Make an exact copy of the records, with the pictures left out.
%%
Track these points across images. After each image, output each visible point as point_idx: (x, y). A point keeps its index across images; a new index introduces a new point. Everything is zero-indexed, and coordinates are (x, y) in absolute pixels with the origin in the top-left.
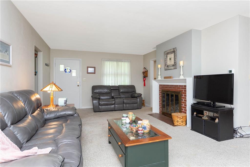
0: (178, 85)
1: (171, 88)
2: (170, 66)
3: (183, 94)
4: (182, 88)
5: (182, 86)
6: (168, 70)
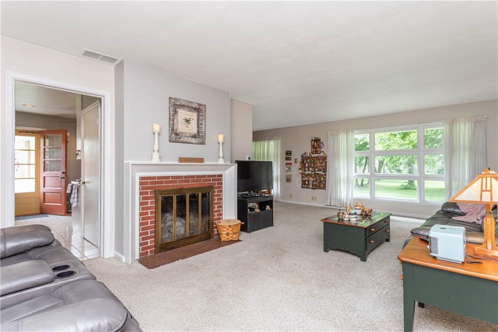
0: (206, 175)
1: (188, 181)
2: (186, 136)
3: (216, 190)
4: (213, 180)
5: (215, 176)
6: (179, 142)
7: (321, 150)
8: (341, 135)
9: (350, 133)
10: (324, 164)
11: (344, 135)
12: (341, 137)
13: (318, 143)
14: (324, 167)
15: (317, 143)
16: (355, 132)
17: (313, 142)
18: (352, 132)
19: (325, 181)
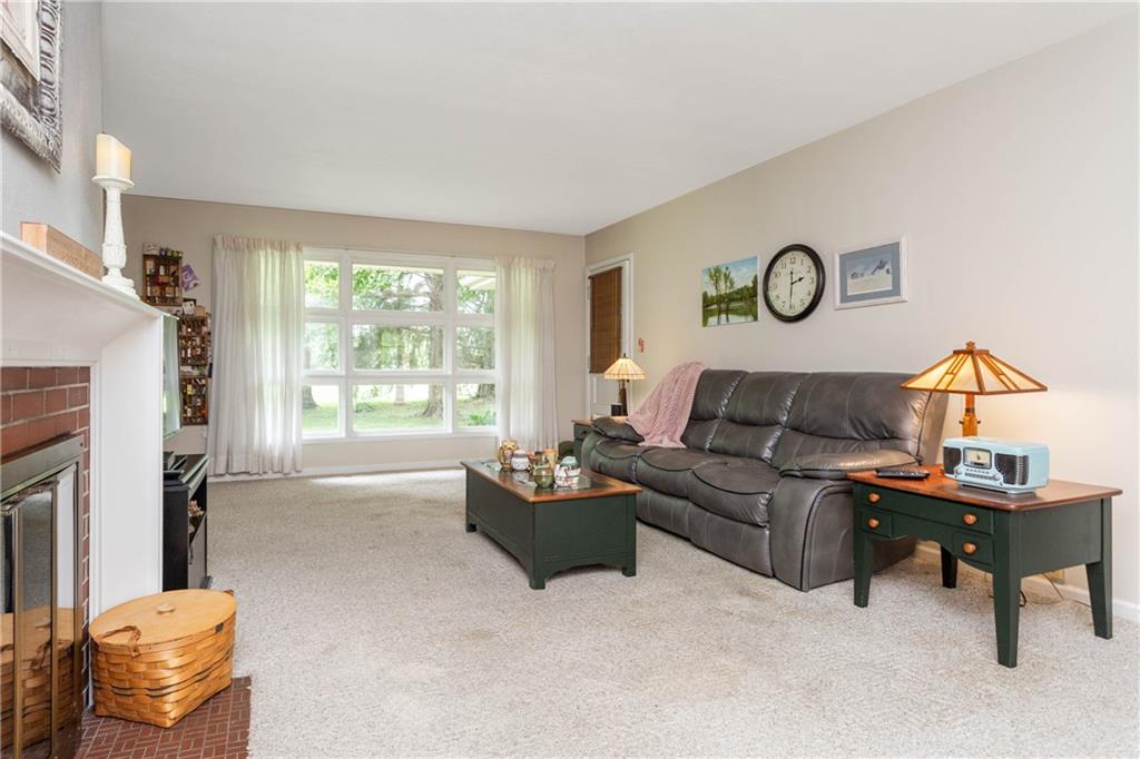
7: (186, 295)
8: (262, 253)
9: (293, 253)
10: (198, 340)
11: (273, 258)
12: (262, 260)
13: (173, 269)
14: (199, 351)
15: (167, 269)
16: (306, 251)
17: (150, 265)
18: (298, 248)
19: (204, 398)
%%
Answer
Track these points across images. After each image, output each visible point as point_idx: (x, y). A point keeps its index across images; a new index introduces a new point. Everything is zero-indexed, and coordinates are (x, y) in absolute pixels with the origin in the top-left.
0: (178, 85)
1: (171, 88)
2: (170, 66)
3: (183, 94)
4: (182, 88)
5: (182, 86)
6: (168, 70)
0: (206, 175)
1: (188, 181)
2: (186, 136)
3: (216, 190)
4: (213, 180)
5: (215, 176)
6: (179, 142)
7: (321, 150)
8: (341, 135)
9: (350, 133)
10: (324, 164)
11: (344, 135)
12: (341, 137)
13: (318, 143)
14: (324, 167)
15: (317, 143)
16: (355, 132)
17: (313, 142)
18: (352, 132)
19: (325, 181)
7: (186, 295)
8: (262, 253)
9: (293, 253)
10: (198, 340)
11: (273, 258)
12: (262, 260)
13: (173, 269)
14: (199, 351)
15: (167, 269)
16: (306, 251)
17: (150, 265)
18: (298, 248)
19: (204, 398)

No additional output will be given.